Family and Descendants

He married Masuko, the second daughter of Shichiroemon HAYASAKI, the feudal retainer of Satsuma, in 1857. With Masuko, he had Toshikazu OKUBO, the first son; Nobuaki MAKINO, the second son; Toshitake OKUBO, the third son; Okuma ISHIHARA, the fifth son; and Yoshiko, the eldest daughter. Yoshiko married Hikokichi IJUIN, later a foreign minister. Besides his wife, he had a favorite concubine named Oyuu (Yuu SUGIURA) and with her, he had Toshio OKUBO, the fourth son; Sukuma OKUBO, the sixth son; Shichikuma OKUBO; the seventh son; and Toshikata OKUBO, the eighth son.

Toshikane OKUBO, one of his grandsons, was a scholar of Japanese modern history and an honorary professor of Tokyo University. Another grandson, Toshiharu OKUBO, was a senior managing director of a big trading company, Marubeni, but he was arrested and prosecuted for a bribery case in the Lockheed scandal, and was found guilty. They say that he used to say "I am too ashamed to see my grandfather".

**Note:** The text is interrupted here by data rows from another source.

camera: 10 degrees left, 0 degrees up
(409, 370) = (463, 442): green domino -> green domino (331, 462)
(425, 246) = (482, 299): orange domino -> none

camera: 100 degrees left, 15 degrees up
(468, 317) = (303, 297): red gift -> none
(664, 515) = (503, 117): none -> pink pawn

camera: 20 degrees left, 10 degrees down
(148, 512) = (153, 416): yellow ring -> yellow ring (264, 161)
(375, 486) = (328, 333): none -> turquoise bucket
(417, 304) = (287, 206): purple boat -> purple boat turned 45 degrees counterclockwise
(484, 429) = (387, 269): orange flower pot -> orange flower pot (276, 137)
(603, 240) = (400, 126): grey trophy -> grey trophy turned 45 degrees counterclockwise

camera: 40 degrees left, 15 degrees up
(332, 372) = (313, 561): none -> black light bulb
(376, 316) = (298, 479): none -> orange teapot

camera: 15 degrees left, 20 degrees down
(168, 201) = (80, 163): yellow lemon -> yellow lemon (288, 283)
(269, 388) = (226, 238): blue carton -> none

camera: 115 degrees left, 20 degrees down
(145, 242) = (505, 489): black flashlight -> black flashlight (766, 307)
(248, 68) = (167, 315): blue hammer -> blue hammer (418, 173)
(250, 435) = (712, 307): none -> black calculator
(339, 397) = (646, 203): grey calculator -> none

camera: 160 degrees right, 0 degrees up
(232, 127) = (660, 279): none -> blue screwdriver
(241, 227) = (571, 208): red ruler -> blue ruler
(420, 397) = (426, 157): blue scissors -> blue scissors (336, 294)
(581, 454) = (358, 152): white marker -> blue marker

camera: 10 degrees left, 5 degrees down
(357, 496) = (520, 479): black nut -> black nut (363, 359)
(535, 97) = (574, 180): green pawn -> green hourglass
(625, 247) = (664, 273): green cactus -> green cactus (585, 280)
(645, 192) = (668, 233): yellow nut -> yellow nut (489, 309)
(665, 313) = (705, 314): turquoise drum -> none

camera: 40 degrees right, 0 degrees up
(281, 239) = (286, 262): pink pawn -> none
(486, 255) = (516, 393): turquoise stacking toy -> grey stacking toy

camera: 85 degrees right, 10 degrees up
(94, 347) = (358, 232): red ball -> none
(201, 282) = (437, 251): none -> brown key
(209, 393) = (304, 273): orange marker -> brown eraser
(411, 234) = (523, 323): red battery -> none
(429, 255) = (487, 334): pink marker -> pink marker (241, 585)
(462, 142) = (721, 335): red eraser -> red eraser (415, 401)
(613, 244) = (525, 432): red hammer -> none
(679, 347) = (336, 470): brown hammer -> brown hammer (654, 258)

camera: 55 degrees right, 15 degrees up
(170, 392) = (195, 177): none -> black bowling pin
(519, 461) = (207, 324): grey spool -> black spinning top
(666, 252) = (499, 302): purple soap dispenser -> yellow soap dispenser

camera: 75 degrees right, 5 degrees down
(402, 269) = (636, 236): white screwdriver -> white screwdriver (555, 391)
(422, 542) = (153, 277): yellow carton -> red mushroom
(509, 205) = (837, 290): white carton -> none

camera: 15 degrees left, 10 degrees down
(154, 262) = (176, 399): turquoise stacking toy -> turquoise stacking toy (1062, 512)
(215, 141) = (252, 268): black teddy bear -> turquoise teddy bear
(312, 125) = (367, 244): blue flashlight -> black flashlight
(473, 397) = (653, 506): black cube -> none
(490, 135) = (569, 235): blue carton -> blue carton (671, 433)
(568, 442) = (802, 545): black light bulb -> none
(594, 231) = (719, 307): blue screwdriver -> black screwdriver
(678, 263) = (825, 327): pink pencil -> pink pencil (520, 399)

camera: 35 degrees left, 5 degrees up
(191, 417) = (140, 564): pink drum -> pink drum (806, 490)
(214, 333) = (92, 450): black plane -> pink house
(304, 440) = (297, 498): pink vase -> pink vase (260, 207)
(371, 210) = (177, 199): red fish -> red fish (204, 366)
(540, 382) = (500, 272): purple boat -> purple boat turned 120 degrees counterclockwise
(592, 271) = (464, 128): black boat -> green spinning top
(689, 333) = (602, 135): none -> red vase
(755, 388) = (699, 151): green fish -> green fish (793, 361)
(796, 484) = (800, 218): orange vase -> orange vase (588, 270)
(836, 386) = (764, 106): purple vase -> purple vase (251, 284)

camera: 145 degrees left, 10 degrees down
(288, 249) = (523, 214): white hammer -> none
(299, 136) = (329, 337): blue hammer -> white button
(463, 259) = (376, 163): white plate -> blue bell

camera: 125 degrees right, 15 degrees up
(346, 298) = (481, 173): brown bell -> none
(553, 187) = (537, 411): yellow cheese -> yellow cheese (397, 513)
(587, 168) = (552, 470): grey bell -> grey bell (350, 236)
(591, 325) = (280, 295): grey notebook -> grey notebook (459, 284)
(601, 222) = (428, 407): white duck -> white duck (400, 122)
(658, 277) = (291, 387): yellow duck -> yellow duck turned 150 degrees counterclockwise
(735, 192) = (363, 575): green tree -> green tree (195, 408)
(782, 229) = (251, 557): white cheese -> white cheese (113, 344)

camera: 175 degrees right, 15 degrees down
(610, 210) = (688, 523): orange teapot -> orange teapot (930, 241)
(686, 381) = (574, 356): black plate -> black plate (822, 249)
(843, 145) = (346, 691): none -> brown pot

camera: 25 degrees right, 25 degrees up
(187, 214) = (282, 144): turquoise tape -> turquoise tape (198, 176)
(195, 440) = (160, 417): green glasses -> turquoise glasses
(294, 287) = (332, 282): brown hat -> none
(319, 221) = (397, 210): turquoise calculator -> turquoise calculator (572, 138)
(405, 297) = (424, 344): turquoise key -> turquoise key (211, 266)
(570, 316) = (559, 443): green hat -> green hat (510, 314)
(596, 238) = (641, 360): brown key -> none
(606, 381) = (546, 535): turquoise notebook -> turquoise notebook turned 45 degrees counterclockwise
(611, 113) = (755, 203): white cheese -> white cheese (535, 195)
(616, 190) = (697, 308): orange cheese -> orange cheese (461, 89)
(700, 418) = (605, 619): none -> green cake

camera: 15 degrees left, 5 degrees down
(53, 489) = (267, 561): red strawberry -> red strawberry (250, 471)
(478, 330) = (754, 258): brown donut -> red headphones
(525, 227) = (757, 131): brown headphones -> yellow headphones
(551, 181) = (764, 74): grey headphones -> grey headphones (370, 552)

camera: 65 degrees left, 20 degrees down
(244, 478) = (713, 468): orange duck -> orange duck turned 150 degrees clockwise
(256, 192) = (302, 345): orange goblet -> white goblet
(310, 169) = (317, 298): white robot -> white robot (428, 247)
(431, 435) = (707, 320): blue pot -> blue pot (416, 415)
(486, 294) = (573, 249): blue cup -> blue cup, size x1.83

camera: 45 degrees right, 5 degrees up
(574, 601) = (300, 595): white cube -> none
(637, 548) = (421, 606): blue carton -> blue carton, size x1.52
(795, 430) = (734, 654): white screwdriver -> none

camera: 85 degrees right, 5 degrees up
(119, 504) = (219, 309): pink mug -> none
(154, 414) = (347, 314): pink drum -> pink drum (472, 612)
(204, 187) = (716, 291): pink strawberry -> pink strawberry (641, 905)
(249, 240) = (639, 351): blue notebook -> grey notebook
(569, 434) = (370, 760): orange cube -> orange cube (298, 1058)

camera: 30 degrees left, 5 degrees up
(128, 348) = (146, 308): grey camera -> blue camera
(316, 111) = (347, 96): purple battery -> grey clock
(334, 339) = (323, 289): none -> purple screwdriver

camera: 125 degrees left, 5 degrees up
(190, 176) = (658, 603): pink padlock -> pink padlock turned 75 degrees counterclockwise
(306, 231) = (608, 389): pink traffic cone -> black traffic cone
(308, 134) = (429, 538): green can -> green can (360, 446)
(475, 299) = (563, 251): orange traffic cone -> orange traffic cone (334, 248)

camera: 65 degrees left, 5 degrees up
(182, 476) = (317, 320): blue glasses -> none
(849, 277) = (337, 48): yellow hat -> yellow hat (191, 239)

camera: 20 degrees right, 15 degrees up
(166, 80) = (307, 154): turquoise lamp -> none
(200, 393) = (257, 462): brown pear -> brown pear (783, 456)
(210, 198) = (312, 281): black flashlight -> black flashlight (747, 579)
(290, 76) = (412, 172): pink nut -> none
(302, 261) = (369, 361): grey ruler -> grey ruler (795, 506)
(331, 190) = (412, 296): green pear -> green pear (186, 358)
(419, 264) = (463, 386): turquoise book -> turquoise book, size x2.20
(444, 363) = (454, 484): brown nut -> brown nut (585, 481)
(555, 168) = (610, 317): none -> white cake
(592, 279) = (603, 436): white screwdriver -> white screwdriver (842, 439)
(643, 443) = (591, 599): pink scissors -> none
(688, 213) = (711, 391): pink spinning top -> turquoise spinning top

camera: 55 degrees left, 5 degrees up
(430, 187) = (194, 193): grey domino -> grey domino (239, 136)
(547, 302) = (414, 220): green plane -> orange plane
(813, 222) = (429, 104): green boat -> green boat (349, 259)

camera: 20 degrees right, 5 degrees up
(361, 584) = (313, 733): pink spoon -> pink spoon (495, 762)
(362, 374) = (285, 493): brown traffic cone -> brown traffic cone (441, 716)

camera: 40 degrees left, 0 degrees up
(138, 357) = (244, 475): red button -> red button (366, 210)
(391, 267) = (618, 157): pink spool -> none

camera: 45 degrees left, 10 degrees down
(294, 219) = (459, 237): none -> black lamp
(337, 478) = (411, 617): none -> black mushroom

Great-grandchildren include Kenichi YOSHIDA (scholar of American and English literature; writer), Toshiaki OKUBO (administrative director of a radiation influence research institute, former president of an industrial medical university), great-great-grandchildren include Princess Nobuko, the wife of Imperial Prince Tomohito; Tsutomu MAKINO (deputy secretary of the Ministry of International Trade and Industry), Taro ASO (prime minister) and Keizo TAKEMI (former member of the House of Councilors).


Okubo clan

Although the connection is not clear, they call themselves descendents of the Fujiwara clan.
Family crest: three wisteria tomoe
Although they say that their ancestors moved from Kyoto at the end of the Sengoku period, the genealogy begins from Nakabei, who moved to Ichikigo Kawakami in the Jokyo era.

Toshimichi OKUBO's personal history of official ranks and honors

Junior Fourth Rank in 1868: declined
Junior Third Rank, eternal premium 18,000 goku in 1869.
Grand Cordon of the Order of the Rising Sun in 1877
Conferral of a posthumous rank: Senior Second Rank, Chief of the Imperial Japanese Council of State in 1878
Heir Toshikazu was conferred a marquis in 1884.